Méditations

Croire et confesser

Quand l’apôtre Paul explique au roi Agrippa son irrésistible vision céleste, il précise qu’il n’a pas pu ne pas prêcher la repentance et la conversion à Dieu.

Les péchés de tous les hommes sont comptabilisés. Ceux de Babylone la grande se sont “accumulés” jusqu’au ciel.
Dieu se souvient de l’iniquité.

Toutes les transgressions de tous les hommes qui ne se repentent pas seront jugées par un Dieu de sainteté.
Ce que l’âge banalise et qualifie de commun demeure indélébile et passible de mort, car le salaire du péché est la mort.

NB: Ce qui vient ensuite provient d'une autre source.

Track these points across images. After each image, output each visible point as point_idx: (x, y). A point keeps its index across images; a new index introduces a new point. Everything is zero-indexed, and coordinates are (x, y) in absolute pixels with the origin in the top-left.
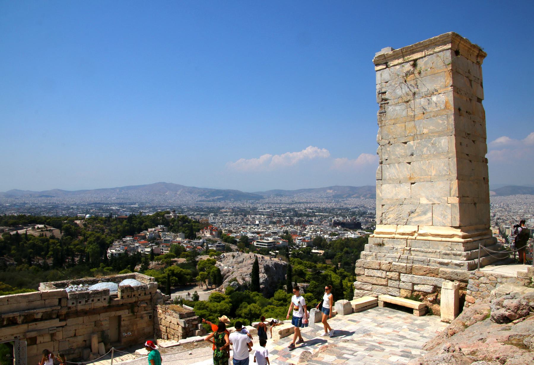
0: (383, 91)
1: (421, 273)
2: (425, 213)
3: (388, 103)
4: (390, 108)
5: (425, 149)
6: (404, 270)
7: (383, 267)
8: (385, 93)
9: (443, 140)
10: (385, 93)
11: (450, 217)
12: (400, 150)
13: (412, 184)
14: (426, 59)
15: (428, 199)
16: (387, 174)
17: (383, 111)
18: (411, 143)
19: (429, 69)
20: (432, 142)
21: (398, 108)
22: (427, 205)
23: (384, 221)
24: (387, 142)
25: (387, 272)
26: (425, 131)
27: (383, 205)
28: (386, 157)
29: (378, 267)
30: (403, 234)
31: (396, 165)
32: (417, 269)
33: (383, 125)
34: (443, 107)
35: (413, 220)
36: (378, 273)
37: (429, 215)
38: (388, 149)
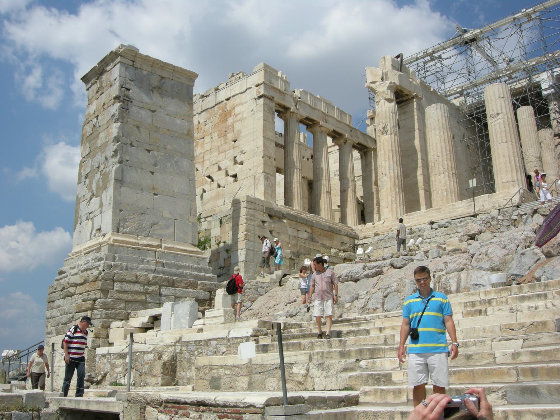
0: (127, 86)
1: (183, 285)
2: (167, 227)
3: (132, 102)
4: (134, 108)
5: (169, 164)
6: (166, 283)
7: (142, 279)
8: (129, 90)
9: (185, 162)
10: (129, 90)
11: (191, 235)
12: (143, 156)
13: (155, 194)
14: (172, 82)
15: (171, 214)
16: (128, 176)
17: (126, 107)
18: (155, 153)
19: (175, 93)
20: (175, 159)
21: (143, 112)
22: (170, 219)
23: (121, 229)
24: (129, 142)
25: (144, 285)
26: (169, 147)
27: (121, 211)
28: (128, 158)
29: (134, 278)
30: (148, 245)
31: (139, 170)
32: (178, 282)
33: (125, 121)
34: (186, 132)
35: (156, 232)
36: (137, 287)
37: (172, 229)
38: (130, 150)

Le salut est la délivrance du péché et de ses conséquences.
Jésus a été la victime expiatoire pour nos péchés.

Quand nous avons cru, nous avons reçu la semence de Dieu, donc une partie de Dieu.
Nous vivons dès lors avec “en nous” une force opposée au péché, plus forte que le péché, une force douce, aimante, paisible mais ferme, qui triomphe du monde.
Jésus a paru pour ôter les péchés.

N’était-il pas doux et humble de coeur ?
N’a-t-il pas invité l’âme découragée à trouver le repos ?
N’est-il pas le Prince de paix ?

Jésus est le même éternellement.
Le temps s’incline devant l’éternité quand l’Esprit Saint rend perceptible la présence du Seigneur.

Il est venu sauver ce qui était perdu.
Telle était sa mission.
Telle est la mission de l’Esprit Saint dans l’Eglise.

La base de cette oeuvre est le pardon. En pardonnant, Dieu rend la condamnation inexistante pour que, libéré, le pécheur soit réconcilié avec Dieu.

Le ministère de la réconciliation commence toujours par le pardon.
Nos péchés ont été pardonnés à cause de son nom.
Nous avons été purifiés de toute iniquité par l’effusion du sang de Jésus.
Sans l’effusion du sang de l’Agneau immolé, il n’y a pas de pardon.
Les appelés sont justifiés par son sang puis glorifiés, car sauvés par lui de la colère.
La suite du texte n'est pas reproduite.